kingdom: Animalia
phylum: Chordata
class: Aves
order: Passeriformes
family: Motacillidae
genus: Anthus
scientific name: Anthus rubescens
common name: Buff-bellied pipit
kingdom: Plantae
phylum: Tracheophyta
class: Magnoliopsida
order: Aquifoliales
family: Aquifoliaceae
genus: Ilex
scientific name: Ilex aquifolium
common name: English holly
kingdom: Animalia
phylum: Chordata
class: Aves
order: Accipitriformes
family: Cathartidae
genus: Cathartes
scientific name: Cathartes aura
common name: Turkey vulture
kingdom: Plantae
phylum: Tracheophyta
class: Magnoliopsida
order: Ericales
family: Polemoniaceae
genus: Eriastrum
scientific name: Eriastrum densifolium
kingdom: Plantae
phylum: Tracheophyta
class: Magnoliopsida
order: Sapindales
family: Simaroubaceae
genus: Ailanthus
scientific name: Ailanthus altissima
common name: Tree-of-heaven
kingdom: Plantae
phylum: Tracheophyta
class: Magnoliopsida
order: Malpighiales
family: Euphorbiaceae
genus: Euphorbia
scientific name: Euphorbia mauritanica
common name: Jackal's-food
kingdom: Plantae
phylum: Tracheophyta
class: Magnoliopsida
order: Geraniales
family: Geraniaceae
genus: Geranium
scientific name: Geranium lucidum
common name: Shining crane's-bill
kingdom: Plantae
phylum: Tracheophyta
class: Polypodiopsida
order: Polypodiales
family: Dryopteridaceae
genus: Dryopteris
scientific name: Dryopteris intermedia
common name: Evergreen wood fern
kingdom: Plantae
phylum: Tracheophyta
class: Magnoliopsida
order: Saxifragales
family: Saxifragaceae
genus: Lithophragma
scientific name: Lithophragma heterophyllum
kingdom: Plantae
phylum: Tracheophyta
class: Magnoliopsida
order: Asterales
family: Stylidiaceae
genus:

+++

Reproduce every line of the material above word for word, from the first line to the last.

§ The result
kingdom: Animalia
phylum: Chordata
class: Aves
order: Passeriformes
family: Motacillidae
genus: Anthus
scientific name: Anthus rubescens
common name: Buff-bellied pipit
kingdom: Plantae
phylum: Tracheophyta
class: Magnoliopsida
order: Aquifoliales
family: Aquifoliaceae
genus: Ilex
scientific name: Ilex aquifolium
common name: English holly
kingdom: Animalia
phylum: Chordata
class: Aves
order: Accipitriformes
family: Cathartidae
genus: Cathartes
scientific name: Cathartes aura
common name: Turkey vulture
kingdom: Plantae
phylum: Tracheophyta
class: Magnoliopsida
order: Ericales
family: Polemoniaceae
genus: Eriastrum
scientific name: Eriastrum densifolium
kingdom: Plantae
phylum: Tracheophyta
class: Magnoliopsida
order: Sapindales
family: Simaroubaceae
genus: Ailanthus
scientific name: Ailanthus altissima
common name: Tree-of-heaven
kingdom: Plantae
phylum: Tracheophyta
class: Magnoliopsida
order: Malpighiales
family: Euphorbiaceae
genus: Euphorbia
scientific name: Euphorbia mauritanica
common name: Jackal's-food
kingdom: Plantae
phylum: Tracheophyta
class: Magnoliopsida
order: Geraniales
family: Geraniaceae
genus: Geranium
scientific name: Geranium lucidum
common name: Shining crane's-bill
kingdom: Plantae
phylum: Tracheophyta
class: Polypodiopsida
order: Polypodiales
family: Dryopteridaceae
genus: Dryopteris
scientific name: Dryopteris intermedia
common name: Evergreen wood fern
kingdom: Plantae
phylum: Tracheophyta
class: Magnoliopsida
order: Saxifragales
family: Saxifragaceae
genus: Lithophragma
scientific name: Lithophragma heterophyllum
kingdom: Plantae
phylum: Tracheophyta
class: Magnoliopsida
order: Asterales
family: Stylidiaceae
genus:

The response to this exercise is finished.